The woman is frozen in trauma. Genesis walks up to her and holds her hands, feeling the woman's cold skin as it tenses.
"This isn't funny," the woman cries. Genesis gives her another remorseful stare, and the woman cries harder. "Where's my daughter?"
"She won't die in vain," Genesis assures. "I can promise you that. Autumn and I are no longer on graceful terms."
"I don't understand," the woman shakes, "What are you?"
Genesis watches the woman silently, trying to think of an answer that would make sense to someone who is basked in a world of panic. She finds no response and instead continues to assure the woman of a truth she has yet to fulfill.
"I'm not like you," Genesis whispers. The woman falls to rest her head on Genesis's shoulders, her heart racing as she searches for answers. Genesis lightly pets the woman's hair. Her daughter has just been replaced by a creature made from the smoke of that tower. Her body outside of the one she hosts is nothing more than a cloud of dust and roaming energy. Her afterlife has stolen the body of a woman she never knew, and now she must carry the burden of dread from those who loved Chloe before. It almost seems heavier than the tower that brought Chloe her final moments. She hugs the woman who was once a mother, but now looks at her daughter as a stranger. "I'm so sorry."
"You're a creation of Autumn," the woman bites. "How could you ever feel remorse?"
Genesis releases the woman and watches her pour rivers from her eyes in silence. There's no explaining how her daughter no longer lives in her own skull and that something else has come in to replace her. She looks down to her feet again, unsure of how to act when someone nearby feels such horrors, and aware that she is the culprit of the woman's daughter forever released to rest with the stars above.
"I'll never know how you feel," Genesis cries with the woman, "I've never met your daughter. I'm sure she was so good to you."
"I can't believe this," the woman falls back into her seat, her head barely being held up by her shaking hands.

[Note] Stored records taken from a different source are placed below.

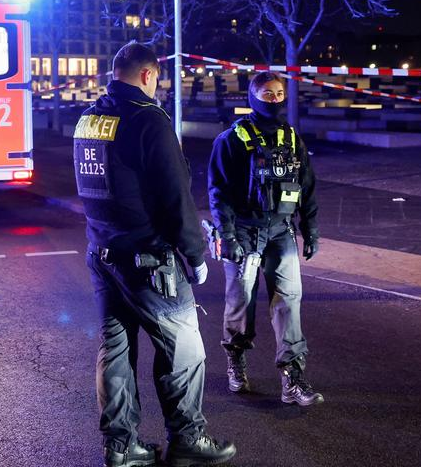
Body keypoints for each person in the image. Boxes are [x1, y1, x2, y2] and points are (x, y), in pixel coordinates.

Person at [75, 42, 236, 467]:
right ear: (148, 75)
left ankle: (120, 446)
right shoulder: (148, 120)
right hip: (149, 259)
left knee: (115, 352)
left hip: (104, 253)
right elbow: (174, 196)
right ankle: (187, 438)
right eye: (158, 78)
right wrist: (195, 255)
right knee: (185, 352)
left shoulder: (89, 118)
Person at [207, 71, 324, 407]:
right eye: (266, 93)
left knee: (289, 303)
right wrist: (227, 234)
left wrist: (311, 229)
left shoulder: (291, 138)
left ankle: (292, 378)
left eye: (278, 93)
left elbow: (308, 187)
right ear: (252, 96)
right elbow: (219, 191)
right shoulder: (231, 139)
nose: (273, 99)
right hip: (243, 232)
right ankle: (236, 358)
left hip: (280, 232)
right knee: (241, 302)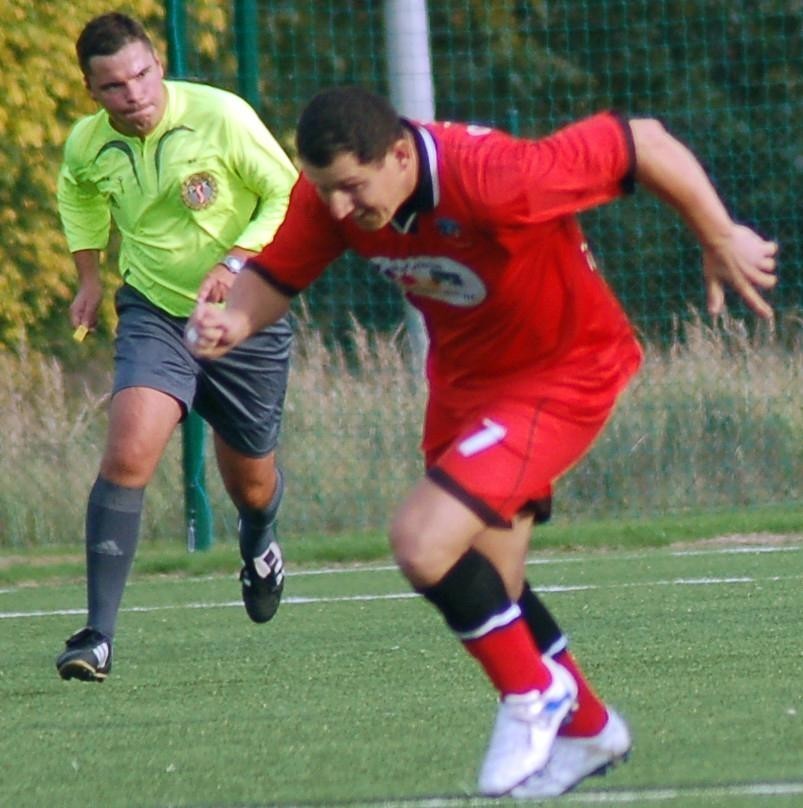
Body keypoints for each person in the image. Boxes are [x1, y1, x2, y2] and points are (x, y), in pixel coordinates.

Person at [185, 86, 777, 797]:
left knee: (421, 540)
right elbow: (276, 277)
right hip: (468, 386)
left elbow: (640, 138)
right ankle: (588, 728)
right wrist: (231, 325)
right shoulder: (335, 198)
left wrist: (717, 234)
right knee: (487, 572)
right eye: (324, 191)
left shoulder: (494, 176)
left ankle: (532, 695)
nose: (338, 208)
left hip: (562, 372)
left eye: (350, 188)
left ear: (401, 155)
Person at [55, 12, 299, 683]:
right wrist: (88, 275)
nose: (133, 93)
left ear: (157, 63)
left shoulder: (222, 116)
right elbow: (78, 195)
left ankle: (259, 545)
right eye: (114, 86)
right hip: (154, 311)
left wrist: (240, 258)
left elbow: (287, 193)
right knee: (129, 448)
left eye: (140, 74)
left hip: (246, 315)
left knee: (251, 484)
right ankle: (97, 636)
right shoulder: (88, 143)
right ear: (92, 91)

"I'm sure you made her proud," Genesis lowers with the woman. "You were the best mother you could've been to her, I already know that. You were by her bedside until her last breath left her lips."
"She's gone," the woman shivers. Genesis holds her again.

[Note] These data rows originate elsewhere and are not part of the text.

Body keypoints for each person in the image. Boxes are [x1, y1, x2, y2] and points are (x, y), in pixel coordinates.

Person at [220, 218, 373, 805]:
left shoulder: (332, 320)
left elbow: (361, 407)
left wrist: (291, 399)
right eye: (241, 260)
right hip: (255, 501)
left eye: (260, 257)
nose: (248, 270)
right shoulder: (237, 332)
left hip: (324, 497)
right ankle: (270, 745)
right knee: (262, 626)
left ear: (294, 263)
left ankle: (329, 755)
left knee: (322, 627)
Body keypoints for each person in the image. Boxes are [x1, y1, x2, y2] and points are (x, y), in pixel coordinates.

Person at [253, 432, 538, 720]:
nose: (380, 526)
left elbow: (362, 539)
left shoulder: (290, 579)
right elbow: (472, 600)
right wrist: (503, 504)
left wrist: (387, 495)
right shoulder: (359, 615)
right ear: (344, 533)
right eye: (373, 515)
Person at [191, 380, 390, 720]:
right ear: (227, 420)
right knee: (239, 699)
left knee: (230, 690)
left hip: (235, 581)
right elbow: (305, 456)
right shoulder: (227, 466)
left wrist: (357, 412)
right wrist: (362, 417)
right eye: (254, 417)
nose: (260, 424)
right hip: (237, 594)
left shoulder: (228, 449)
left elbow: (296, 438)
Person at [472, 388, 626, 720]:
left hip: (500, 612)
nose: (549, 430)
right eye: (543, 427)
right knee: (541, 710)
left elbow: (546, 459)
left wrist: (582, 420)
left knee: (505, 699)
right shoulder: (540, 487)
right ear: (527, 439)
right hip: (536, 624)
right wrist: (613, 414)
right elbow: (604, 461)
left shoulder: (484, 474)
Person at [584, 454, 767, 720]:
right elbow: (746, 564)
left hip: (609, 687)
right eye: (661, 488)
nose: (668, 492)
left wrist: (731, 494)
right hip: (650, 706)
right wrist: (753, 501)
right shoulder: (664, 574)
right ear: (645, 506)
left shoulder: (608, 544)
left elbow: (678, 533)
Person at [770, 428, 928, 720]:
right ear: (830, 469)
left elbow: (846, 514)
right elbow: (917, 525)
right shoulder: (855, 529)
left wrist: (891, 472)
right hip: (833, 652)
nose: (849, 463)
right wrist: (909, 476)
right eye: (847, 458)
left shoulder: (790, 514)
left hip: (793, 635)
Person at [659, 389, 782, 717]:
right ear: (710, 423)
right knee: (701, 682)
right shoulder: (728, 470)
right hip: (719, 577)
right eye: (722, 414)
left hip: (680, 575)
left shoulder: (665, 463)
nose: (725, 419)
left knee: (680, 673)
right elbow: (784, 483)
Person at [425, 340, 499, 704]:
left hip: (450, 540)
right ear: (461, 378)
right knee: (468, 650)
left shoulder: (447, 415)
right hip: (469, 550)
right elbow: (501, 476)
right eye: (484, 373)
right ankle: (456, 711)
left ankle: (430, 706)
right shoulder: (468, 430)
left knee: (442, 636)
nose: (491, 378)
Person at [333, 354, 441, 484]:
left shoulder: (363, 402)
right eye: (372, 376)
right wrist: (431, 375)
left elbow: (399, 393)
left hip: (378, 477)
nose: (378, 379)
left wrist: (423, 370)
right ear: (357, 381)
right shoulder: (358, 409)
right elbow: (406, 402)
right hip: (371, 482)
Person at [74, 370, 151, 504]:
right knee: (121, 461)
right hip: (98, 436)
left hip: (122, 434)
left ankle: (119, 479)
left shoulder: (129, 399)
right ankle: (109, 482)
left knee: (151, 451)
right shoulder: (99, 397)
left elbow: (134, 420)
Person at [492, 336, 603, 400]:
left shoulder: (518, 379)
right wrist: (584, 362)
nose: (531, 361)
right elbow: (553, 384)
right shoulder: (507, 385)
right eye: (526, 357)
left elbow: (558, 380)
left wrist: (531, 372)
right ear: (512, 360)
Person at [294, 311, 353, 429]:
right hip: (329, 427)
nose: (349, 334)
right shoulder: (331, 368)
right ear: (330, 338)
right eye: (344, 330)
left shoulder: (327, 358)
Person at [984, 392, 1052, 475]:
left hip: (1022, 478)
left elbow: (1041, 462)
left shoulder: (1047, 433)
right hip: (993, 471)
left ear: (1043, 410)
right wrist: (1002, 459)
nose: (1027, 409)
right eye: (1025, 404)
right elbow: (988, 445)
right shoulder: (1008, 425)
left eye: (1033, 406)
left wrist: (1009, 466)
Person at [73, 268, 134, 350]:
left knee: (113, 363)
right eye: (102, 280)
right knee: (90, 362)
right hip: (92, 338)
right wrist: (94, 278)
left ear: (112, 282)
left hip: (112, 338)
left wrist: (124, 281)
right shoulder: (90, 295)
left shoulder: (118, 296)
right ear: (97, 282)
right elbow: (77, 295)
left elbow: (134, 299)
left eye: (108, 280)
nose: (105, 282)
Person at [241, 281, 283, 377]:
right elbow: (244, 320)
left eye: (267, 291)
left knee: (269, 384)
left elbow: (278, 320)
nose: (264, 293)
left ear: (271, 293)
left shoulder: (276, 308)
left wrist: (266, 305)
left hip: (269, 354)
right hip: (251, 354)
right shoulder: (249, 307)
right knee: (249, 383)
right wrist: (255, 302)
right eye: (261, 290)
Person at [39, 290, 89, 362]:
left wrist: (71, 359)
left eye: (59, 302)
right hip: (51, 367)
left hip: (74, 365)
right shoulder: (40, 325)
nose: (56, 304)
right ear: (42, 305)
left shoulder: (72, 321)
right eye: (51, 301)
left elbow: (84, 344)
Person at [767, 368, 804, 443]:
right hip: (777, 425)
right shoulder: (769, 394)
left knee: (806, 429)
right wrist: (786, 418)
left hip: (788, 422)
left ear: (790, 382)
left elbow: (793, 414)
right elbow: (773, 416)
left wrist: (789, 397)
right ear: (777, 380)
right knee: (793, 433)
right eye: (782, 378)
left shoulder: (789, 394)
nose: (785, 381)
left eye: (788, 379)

"She's safe, and she's happy. She's no longer in pain. She's free from the world and all of the judgment it carries, dancing with the dust of galaxies as she keeps the universe from shifting out of balance. I know she'll be remembering you every graceful step she takes," Genesis tries to comfort the woman.
The woman nods.
"Your relationship with her is strong, and I've long desired something like that. I always wished that my mother and I had that kind of connection," Genesis says.
The woman looks at Genesis, the tears slowing down as she studies her daughter's face. "Yeah?"

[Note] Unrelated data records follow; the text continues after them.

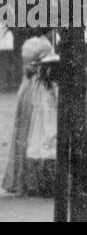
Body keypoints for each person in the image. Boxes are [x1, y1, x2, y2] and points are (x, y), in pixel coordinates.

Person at [3, 30, 55, 195]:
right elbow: (47, 66)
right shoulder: (44, 45)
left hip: (24, 89)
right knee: (38, 131)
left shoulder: (27, 44)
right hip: (38, 90)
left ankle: (21, 177)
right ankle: (34, 179)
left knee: (23, 133)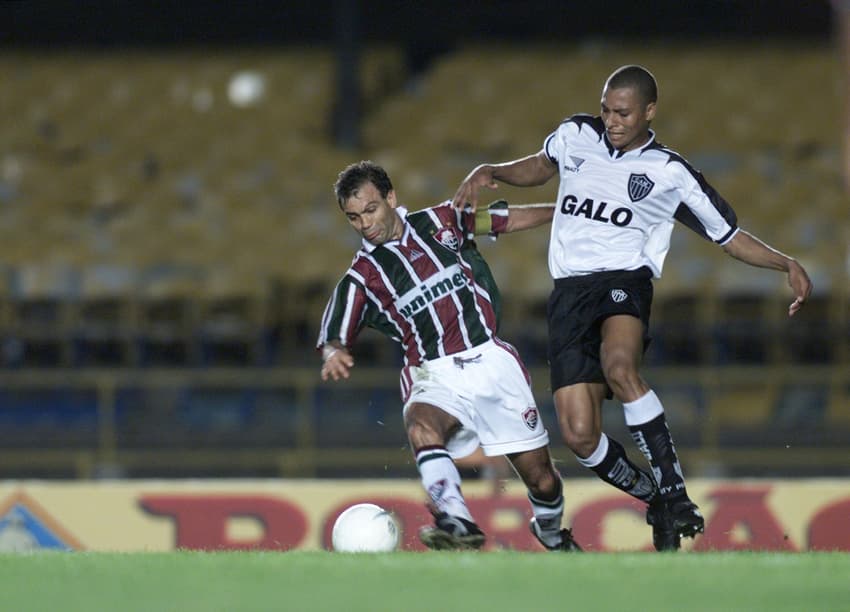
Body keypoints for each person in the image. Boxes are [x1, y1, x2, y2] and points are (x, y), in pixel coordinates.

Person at [451, 64, 813, 551]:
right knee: (580, 438)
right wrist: (492, 170)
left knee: (620, 366)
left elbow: (728, 237)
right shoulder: (577, 134)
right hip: (569, 294)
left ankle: (675, 490)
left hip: (624, 280)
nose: (612, 120)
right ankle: (654, 497)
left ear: (649, 112)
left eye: (622, 112)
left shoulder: (669, 172)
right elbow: (541, 165)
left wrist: (785, 262)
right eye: (606, 109)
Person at [317, 160, 581, 552]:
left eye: (371, 210)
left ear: (391, 198)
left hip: (490, 362)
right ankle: (455, 519)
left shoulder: (441, 221)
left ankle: (550, 529)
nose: (365, 223)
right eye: (354, 218)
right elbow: (335, 326)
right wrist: (333, 351)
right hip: (433, 372)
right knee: (421, 424)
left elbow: (503, 220)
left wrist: (567, 213)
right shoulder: (363, 276)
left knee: (541, 478)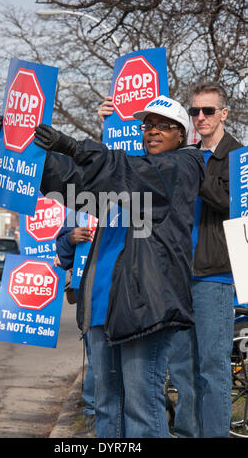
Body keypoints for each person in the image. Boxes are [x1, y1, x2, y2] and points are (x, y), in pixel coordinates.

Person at [32, 95, 205, 438]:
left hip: (146, 308)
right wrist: (25, 152)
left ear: (182, 136)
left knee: (142, 408)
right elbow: (75, 184)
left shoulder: (183, 167)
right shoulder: (130, 178)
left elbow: (127, 170)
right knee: (106, 407)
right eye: (148, 125)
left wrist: (73, 145)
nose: (153, 131)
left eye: (164, 126)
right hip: (102, 309)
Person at [168, 82, 243, 438]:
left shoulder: (238, 158)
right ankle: (186, 433)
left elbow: (231, 205)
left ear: (223, 114)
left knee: (213, 367)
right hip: (180, 277)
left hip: (216, 277)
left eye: (208, 111)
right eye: (195, 110)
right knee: (182, 367)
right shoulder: (188, 154)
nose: (200, 117)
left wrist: (196, 170)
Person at [54, 216, 96, 436]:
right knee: (95, 354)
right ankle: (93, 417)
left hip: (119, 285)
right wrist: (71, 238)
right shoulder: (79, 208)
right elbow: (60, 252)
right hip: (85, 289)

"Yes. The kind of connection that you have is the one that connects constellations," Genesis whispers, assuring the woman that the soul of her daughter rests in tranquility. Her body may have been stolen by a wraith birthed for malice, but the shining reminder of her existence will keep the earth in orbit as it carries the sun in its gravity. "Your daughter is here for you, just no longer how you see her."
"What do I see now?" The woman stares at Genesis as her irises drown in a glossed ocean. "What has bled into the mind that held her?"
Genesis stares back.
"The one who is going to make sure that she and everyone else who died in that tower are avenged," she promises. The woman sniffles, broken with the structure of marble that held strong with the fate of humanity hanging as jewels from its frozen chandeliers.
"You're going to find the one who made it fall?"
"No," Genesis deepens her crimson stare into the desolated gaze of the mother, "I'm going to end the one who built it."